▶ EXERCISE REQUIREMENTS:
Pictures in the records below must be left out. Return exactly the lines from the line with "Outlined on this slice (outlined" to the line with "CT including the", both included.

▶ SOURCE RECORDS:
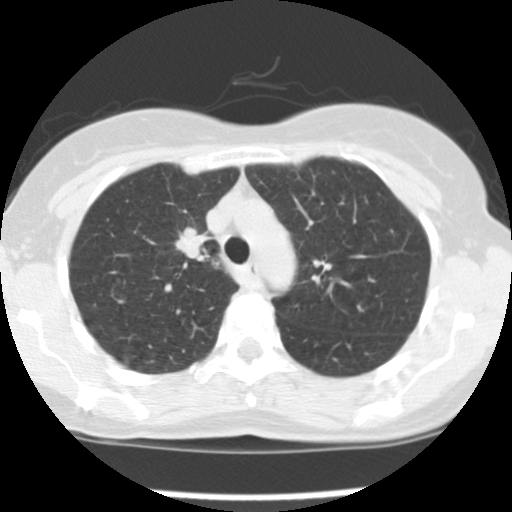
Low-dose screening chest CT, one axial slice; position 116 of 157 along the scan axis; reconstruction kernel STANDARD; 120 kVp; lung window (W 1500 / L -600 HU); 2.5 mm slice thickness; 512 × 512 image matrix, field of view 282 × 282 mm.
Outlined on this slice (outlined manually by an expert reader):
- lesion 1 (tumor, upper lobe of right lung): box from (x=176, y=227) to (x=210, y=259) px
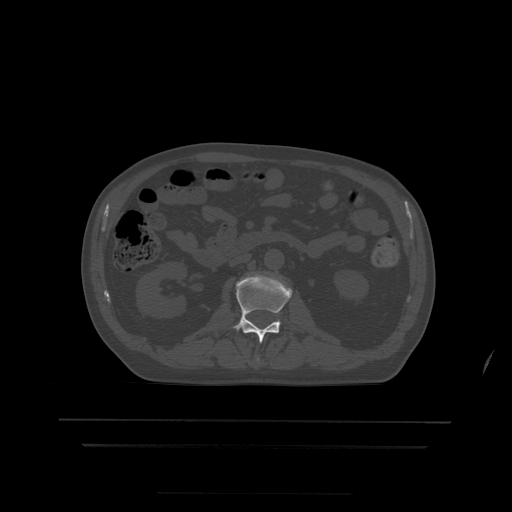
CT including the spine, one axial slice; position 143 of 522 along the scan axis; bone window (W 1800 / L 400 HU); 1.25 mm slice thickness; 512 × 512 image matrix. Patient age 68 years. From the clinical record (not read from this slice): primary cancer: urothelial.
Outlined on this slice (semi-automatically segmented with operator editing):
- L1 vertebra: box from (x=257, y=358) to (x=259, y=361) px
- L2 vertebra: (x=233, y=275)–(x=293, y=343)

▶ TASK OUTPUT:
Outlined on this slice (outlined manually by an expert reader):
- lesion 1 (tumor, upper lobe of right lung): box from (x=176, y=227) to (x=210, y=259) px
CT including the spine, one axial slice; position 143 of 522 along the scan axis; bone window (W 1800 / L 400 HU); 1.25 mm slice thickness; 512 × 512 image matrix. Patient age 68 years. From the clinical record (not read from this slice): primary cancer: urothelial.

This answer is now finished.